▶ INFORMATION SUPPLIED
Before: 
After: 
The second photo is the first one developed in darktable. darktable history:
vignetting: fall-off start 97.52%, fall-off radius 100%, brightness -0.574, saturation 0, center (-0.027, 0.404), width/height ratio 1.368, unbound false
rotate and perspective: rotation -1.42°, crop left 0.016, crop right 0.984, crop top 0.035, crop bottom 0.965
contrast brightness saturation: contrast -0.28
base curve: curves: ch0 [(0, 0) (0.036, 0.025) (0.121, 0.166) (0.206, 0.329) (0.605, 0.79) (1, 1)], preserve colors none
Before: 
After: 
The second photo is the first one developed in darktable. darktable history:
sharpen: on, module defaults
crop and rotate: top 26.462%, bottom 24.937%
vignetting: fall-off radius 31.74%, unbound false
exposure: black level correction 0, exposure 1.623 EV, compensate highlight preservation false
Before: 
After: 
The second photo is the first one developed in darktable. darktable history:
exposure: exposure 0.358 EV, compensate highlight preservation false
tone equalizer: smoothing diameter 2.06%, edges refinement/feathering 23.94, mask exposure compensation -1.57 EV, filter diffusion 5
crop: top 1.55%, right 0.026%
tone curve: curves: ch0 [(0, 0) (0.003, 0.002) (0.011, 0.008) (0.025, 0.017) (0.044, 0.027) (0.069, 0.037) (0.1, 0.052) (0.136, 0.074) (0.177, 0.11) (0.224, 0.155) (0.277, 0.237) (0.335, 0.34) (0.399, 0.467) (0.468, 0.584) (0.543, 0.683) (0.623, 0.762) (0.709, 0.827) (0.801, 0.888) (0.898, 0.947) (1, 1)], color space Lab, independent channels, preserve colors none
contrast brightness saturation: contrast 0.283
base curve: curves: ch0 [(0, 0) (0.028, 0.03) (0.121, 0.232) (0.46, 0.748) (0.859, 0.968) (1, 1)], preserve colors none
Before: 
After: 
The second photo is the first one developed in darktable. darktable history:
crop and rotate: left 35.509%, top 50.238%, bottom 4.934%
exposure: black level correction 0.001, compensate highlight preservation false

▶ STATED GOAL
Copy all of the data above, word for word and line by line, with nothing changed.

▶ WRITTEN RESPONSE
Before: 
After: 
The second photo is the first one developed in darktable. darktable history:
vignetting: fall-off start 97.52%, fall-off radius 100%, brightness -0.574, saturation 0, center (-0.027, 0.404), width/height ratio 1.368, unbound false
rotate and perspective: rotation -1.42°, crop left 0.016, crop right 0.984, crop top 0.035, crop bottom 0.965
contrast brightness saturation: contrast -0.28
base curve: curves: ch0 [(0, 0) (0.036, 0.025) (0.121, 0.166) (0.206, 0.329) (0.605, 0.79) (1, 1)], preserve colors none
Before: 
After: 
The second photo is the first one developed in darktable. darktable history:
sharpen: on, module defaults
crop and rotate: top 26.462%, bottom 24.937%
vignetting: fall-off radius 31.74%, unbound false
exposure: black level correction 0, exposure 1.623 EV, compensate highlight preservation false
Before: 
After: 
The second photo is the first one developed in darktable. darktable history:
exposure: exposure 0.358 EV, compensate highlight preservation false
tone equalizer: smoothing diameter 2.06%, edges refinement/feathering 23.94, mask exposure compensation -1.57 EV, filter diffusion 5
crop: top 1.55%, right 0.026%
tone curve: curves: ch0 [(0, 0) (0.003, 0.002) (0.011, 0.008) (0.025, 0.017) (0.044, 0.027) (0.069, 0.037) (0.1, 0.052) (0.136, 0.074) (0.177, 0.11) (0.224, 0.155) (0.277, 0.237) (0.335, 0.34) (0.399, 0.467) (0.468, 0.584) (0.543, 0.683) (0.623, 0.762) (0.709, 0.827) (0.801, 0.888) (0.898, 0.947) (1, 1)], color space Lab, independent channels, preserve colors none
contrast brightness saturation: contrast 0.283
base curve: curves: ch0 [(0, 0) (0.028, 0.03) (0.121, 0.232) (0.46, 0.748) (0.859, 0.968) (1, 1)], preserve colors none
Before: 
After: 
The second photo is the first one developed in darktable. darktable history:
crop and rotate: left 35.509%, top 50.238%, bottom 4.934%
exposure: black level correction 0.001, compensate highlight preservation false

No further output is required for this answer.